TESTO FORNITO:

24_I CAVALIERI DALLE LUNGHE OMBRE (The long riders). Stati Uniti, 1980; Regia di Walter Hill.
Insomma, che l’epopea western, rivestita negli anni di tutti
questi simbolici significati, in fondo non fosse che un piccolo episodio trascurabile,
senza grandi significati, se contemplato nel computo complessivo della Storia? Ecco,
guardando il film di Walter Hill, I
cavalieri dalle lunghe ombre, questo sospetto viene davvero. Ma non subito.
Perché la pellicola ha una magniloquenza sontuosa, un rigore formale geometrico
ricco di sponde e rimandi come se ne vedono pochi al cinema. La storia
raccontata è quella della banda di Jesse James, il famoso bandito vissuto dopo la Guerra Civile che continuò una
sua personale e privata battaglia
contro i vincitori nordisti. In realtà, e il film non lo smentisce, Jesse James
e la sua banda erano volgari banditi che nulla avevano di poetico; gente che
con il pretesto morale della causa
confederata continuava ad infrangere la legge senza alcuna remora e nessuna
coerenza. Jesse a casa era un bravo marito, ma sul lavoro era uno spietato bandito; nel film non tutti i componenti
della banda sono mostrati come sanguinari senza motivo ma la durezza delle loro
entrate in scena durante le rapine è impressionante.

DATI FORNITI:
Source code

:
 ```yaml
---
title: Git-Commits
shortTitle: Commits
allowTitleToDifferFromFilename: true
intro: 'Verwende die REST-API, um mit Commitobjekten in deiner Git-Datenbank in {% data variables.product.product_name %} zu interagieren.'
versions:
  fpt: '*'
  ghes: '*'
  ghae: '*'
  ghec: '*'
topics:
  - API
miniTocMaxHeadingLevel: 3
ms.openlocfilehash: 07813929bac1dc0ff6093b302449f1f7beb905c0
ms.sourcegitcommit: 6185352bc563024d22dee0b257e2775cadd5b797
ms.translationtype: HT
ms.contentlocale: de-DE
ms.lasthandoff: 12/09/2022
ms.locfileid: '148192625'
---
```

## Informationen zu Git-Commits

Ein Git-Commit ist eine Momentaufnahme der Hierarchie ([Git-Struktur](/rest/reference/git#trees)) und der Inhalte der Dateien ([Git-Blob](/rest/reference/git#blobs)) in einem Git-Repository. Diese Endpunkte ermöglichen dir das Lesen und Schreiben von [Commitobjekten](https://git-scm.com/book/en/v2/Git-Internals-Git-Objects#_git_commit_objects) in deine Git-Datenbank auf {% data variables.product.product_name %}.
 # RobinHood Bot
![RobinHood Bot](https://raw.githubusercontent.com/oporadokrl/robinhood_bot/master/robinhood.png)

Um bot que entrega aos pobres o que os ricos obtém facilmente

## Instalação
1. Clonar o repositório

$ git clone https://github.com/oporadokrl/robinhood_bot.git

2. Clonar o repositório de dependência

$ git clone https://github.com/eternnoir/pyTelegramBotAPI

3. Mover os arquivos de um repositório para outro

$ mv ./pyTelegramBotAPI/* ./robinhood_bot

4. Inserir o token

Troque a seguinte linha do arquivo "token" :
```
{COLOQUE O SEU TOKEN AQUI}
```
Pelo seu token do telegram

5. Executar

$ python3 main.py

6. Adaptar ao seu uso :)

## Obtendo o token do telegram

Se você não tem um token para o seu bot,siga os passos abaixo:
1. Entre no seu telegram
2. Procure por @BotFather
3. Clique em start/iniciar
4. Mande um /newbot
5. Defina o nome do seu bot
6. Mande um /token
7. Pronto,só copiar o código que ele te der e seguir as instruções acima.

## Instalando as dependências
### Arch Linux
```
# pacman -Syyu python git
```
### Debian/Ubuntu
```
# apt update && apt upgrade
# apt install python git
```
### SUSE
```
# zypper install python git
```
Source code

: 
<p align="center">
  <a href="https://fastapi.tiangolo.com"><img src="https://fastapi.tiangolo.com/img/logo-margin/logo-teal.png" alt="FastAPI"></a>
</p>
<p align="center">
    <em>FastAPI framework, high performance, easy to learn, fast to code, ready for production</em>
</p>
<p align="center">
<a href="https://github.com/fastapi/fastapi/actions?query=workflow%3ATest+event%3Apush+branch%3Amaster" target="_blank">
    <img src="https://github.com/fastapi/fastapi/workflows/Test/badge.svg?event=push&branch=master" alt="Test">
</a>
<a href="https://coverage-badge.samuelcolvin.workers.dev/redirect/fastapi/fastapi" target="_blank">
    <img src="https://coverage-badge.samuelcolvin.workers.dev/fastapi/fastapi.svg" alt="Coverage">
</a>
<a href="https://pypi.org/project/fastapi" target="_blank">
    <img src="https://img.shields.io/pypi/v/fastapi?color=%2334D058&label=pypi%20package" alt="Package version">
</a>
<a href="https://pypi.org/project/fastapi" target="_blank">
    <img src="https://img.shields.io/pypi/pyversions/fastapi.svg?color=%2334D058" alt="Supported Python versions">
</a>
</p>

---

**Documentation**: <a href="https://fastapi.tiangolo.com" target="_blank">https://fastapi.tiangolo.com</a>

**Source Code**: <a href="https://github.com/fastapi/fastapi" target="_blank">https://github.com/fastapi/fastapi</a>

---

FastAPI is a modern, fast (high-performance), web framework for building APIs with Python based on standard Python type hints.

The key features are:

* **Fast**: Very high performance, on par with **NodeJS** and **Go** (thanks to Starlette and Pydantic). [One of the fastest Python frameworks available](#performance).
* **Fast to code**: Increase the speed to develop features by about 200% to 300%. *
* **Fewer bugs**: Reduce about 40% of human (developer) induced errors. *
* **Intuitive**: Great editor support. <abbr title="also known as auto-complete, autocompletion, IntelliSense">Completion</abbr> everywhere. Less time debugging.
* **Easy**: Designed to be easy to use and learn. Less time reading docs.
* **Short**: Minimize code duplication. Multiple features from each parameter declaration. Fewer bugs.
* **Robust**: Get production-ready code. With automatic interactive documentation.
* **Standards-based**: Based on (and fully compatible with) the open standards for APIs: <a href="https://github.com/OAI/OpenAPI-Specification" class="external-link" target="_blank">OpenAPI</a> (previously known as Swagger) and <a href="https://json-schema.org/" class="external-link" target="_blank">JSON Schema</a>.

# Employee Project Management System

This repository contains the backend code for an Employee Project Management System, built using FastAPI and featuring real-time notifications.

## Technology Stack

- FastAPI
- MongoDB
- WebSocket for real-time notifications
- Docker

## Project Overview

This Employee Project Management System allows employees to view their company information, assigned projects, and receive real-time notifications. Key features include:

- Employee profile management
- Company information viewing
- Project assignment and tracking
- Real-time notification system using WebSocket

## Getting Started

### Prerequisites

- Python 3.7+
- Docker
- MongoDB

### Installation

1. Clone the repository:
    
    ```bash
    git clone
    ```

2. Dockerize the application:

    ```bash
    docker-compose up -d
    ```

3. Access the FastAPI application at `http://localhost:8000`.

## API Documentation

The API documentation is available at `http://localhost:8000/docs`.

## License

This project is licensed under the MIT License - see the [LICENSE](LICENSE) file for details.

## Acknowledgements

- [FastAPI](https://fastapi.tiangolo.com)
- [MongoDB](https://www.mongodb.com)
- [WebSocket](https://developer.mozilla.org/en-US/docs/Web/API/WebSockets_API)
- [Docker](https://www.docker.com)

CONSEGNA A:
Nella recensione del film, sostituisci "sospetto" con "dubbio" e riporta il passo tra "24_I CAVALIERI DALLE" e "Ma non subito.", estremi inclusi.
CONSEGNA B:
Prosegui la recensione del film I cavalieri dalle lunghe ombre a partire dall'ultima frase riportata.
I record riportati non hanno alcun legame con la recensione del film.

RISPOSTA A:
24_I CAVALIERI DALLE LUNGHE OMBRE (The long riders). Stati Uniti, 1980; Regia di Walter Hill.
Insomma, che l’epopea western, rivestita negli anni di tutti
questi simbolici significati, in fondo non fosse che un piccolo episodio trascurabile,
senza grandi significati, se contemplato nel computo complessivo della Storia? Ecco,
guardando il film di Walter Hill, I
cavalieri dalle lunghe ombre, questo dubbio viene davvero. Ma non subito.

RISPOSTA B:
Dicevamo del rigore geometrico: innanzitutto strutturale. I personaggi che sono
fratelli nella finzione, sono fratelli anche nella realtà: James e Steacy Keach
sono Jesse e Frank James; David, Robert e Keith Carradine sono Cole, Bon e Jim Younger; Dennis e Randy Quaid sono Ed e
Clell Miller; Christopher e Nicholas Guest sono Charley e Robert Ford. Una
specularità perfetta tra finzione e realtà, forse a rivendicare l’attendibilità
storica di quanto messo in scena. Ma la geometria permea anche la trama della
vicenda narrata: il film si apre con una rapina in banca, e un'altra rapina in
banca, quella a Northfield, è quella che sostanzialmente chiude la carriera
della banda James.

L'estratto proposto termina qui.